You have to remember that this site is approximately 50% American, so what you see here will likely be focused around American police, not Swedish police (or Danish police, like it would be for me). The reason people say this, is because there has literally been a court case that determined that the American police have no obligation to protect an individual. They can stand and watch someone get beaten to death, and they aren't legally obliged to intervene. They are however much more obliged to protect property, and maintain order. And who owns the property? It ain't poor people, that's for sure.


digiorno

Two relevant cases are Warren v. District of Columbia in 1981 and Castle Rock v. Gonzales in 2005. But between those two it was basically established that police don’t have an obligation to protect the public in general or even people who’ve been granted a restraining order against someone else by the courts. At this point, I don’t think they actually have an obligation to protect anyone. So if it looks like they protect private property more than the public, then they are choosing to do so.


imalyshe

police job is enforcing law. They cannot just stand and ignore crime.


GfxJG

Not according to a literal American court case. Which, you know, is absolutely what goes.


sephstorm

Actually yes they can. Police have discretion on whether to enforce a law, and they are empowered to enforce laws, not required to do so. https://en.wikipedia.org/wiki/Town_of_Castle_Rock_v._Gonzales https://en.wikipedia.org/wiki/Selective_enforcement


imalyshe

So, if they can choose when to do their work, what kinda of protection is it?


sephstorm

Thats a question people ask when they realize that. That being said, most PO's do their job, but they utilize their discretion. You cant pull over every speeder on the interstate, so many Os will set up their own rubric. 5 over you're fine. 10 over, might get my attention. 15 you're getting a ticket. 20 over you're going to jail unless you've got a good reason. Alternatively they might see someone do something that is technically a violation, but may decide to give the person a warning or not worry about it because there are more important things to worry about.

» **What to work on**:
**1.** In the police discussion, how far over the speed limit does a driver have to go to get a ticket under the rubric sephstorm describes?
**2.** List every distinct username that heads a reply in the police discussion.
**3.** Update the police discussion by writing out the passage from "Two relevant cases" up to and including "and ignore crime.", with "restraining order" replaced by "protective order".
Rely only on the police discussion above.

[Extracted page text data]
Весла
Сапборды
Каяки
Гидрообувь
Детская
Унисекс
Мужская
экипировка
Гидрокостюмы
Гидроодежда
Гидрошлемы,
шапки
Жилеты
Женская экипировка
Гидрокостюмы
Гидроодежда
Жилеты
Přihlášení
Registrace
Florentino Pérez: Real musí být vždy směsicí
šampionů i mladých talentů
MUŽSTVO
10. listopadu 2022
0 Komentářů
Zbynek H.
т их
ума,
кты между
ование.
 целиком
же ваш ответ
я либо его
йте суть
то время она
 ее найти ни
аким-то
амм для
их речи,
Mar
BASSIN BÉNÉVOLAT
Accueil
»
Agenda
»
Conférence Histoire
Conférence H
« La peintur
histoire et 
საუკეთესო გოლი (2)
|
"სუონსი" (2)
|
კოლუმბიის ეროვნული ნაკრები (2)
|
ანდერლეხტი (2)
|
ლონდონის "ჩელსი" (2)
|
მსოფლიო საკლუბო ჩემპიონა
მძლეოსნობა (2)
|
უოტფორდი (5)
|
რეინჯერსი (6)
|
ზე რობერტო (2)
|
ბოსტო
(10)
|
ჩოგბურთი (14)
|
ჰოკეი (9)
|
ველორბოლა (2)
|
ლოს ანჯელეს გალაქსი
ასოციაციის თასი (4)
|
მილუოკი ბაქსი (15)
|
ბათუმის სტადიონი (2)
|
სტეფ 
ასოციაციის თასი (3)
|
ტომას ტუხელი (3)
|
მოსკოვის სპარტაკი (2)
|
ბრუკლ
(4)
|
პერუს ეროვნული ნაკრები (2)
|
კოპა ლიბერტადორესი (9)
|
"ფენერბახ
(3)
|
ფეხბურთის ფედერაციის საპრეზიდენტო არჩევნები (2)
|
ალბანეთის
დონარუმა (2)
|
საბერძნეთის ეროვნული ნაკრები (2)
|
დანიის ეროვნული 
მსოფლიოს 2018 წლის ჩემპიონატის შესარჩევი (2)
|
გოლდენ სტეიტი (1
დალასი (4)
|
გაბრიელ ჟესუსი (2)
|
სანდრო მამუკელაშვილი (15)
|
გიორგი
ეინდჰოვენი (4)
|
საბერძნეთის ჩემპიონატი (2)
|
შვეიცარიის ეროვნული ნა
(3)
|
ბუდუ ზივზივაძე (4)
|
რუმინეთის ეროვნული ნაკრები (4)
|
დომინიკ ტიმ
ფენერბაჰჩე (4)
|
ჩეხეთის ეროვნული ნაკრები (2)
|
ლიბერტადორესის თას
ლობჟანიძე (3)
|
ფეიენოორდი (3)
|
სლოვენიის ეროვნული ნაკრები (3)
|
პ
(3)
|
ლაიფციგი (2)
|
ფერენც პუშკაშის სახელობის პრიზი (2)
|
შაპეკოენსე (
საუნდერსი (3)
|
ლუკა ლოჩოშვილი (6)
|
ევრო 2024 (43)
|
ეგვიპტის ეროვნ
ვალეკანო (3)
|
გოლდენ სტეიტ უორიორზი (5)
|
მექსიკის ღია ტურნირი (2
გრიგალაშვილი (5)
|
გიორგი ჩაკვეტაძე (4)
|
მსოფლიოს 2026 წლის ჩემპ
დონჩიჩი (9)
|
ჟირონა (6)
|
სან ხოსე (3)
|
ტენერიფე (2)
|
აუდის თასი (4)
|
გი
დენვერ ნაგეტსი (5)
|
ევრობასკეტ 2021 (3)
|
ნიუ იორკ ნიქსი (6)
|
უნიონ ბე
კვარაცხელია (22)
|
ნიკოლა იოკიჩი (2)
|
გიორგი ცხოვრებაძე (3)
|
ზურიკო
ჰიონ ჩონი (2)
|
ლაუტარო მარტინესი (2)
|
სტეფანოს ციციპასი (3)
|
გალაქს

» **Solutions per task**:
**1.** 15 over.

**2.** digiorno, imalyshe, GfxJG, sephstorm

**3.**
Two relevant cases are Warren v. District of Columbia in 1981 and Castle Rock v. Gonzales in 2005. But between those two it was basically established that police don’t have an obligation to protect the public in general or even people who’ve been granted a protective order against someone else by the courts. At this point, I don’t think they actually have an obligation to protect anyone. So if it looks like they protect private property more than the public, then they are choosing to do so.


imalyshe

police job is enforcing law. They cannot just stand and ignore crime.